The death toll from the suicide attack on a hospital in Pakistan has increased to 63.
Abdul Rehman, the director of the Quetta Civil Hospital, said medical teams are also treating 92 wounded people following the explosion at the state-run hospital in the south-western city.
He said most of the victims of the bombing are lawyers.
No group has so far claimed responsibility for the attack in the Baluchistan provincial capital.#
Nearly 100 lawyers had come to the hospital in the heart of Quetta, after the body of their colleague, prominent attorney Bilal Kasi was brought there.
Mr Kasi, the chief of the province's bar association, was shot and killed by gunmen earlier on Monday as he was on his way to his office.
The lawyers gathered at the Quetta Civil Hospital to express their grief as is common with public figures.
Mr Kasi was among the most outspoken lawyers in the province and was popular for campaigning for improvements in the lawyers' community.
"It was a suicide attack," said Zahoor Ahmed Afridi, a senior police officer.
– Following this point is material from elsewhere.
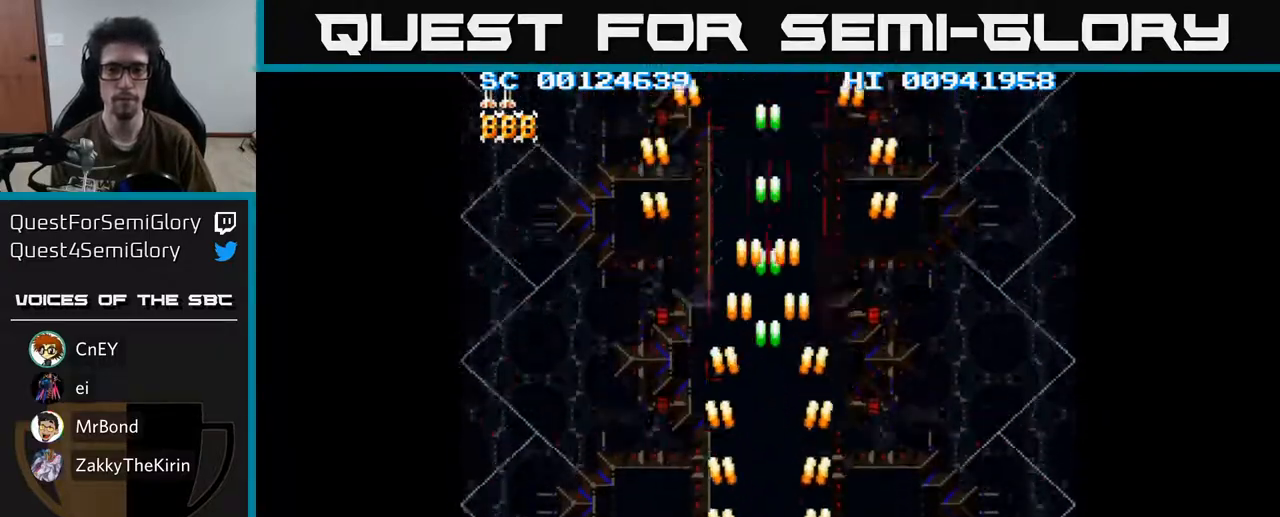
{"buttons": ["A", "DPAD_UP"], "left_stick": "center", "right_stick": "center", "events": []}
Afridi said the attacker hit shortly after Mr Kasi's body was brought in and that it seemed the two events were connected.
One of the survivors described a horrifying scene, saying there were "bodies everywhere".
Waliur Rehman said he was taking his ailing father to the emergency ward when the explosion shook the building.
The blast was so powerful that they both fell down, he said.
Sanaullah Zehri, chief minister in Baluchistan province, said both the bombing and Mr Kasi's slaying seemed to be part of a plot to disrupt peace in the provincial capital.
Sarfraz Bugti, the provincial interior minister, denounced the attack as an "act of terrorism".
Prime Minister Nawaz Sharif strongly condemned the blast and expressed his "deep grief and anguish over the loss of precious human lives" in the attack.
"No one will be allowed to disturb the peace in the province that has been restored thanks to the countless sacrifices by the security forces, police and the people of Baluchistan," he said in a statement.
Ali Zafar, the head of the country's main lawyers' association, condemned the blast as "an attack on justice".
He said lawyers will observe three days of mourning and will not appear in court in solidarity with their colleagues and others killed in the attack.
Quetta and the rest of Baluchistan province have long been hit by insurgency.
There are several ethnic Baluch separatist groups operating in the resource-rich province, but al Qaida and other militant groups also have a presence here.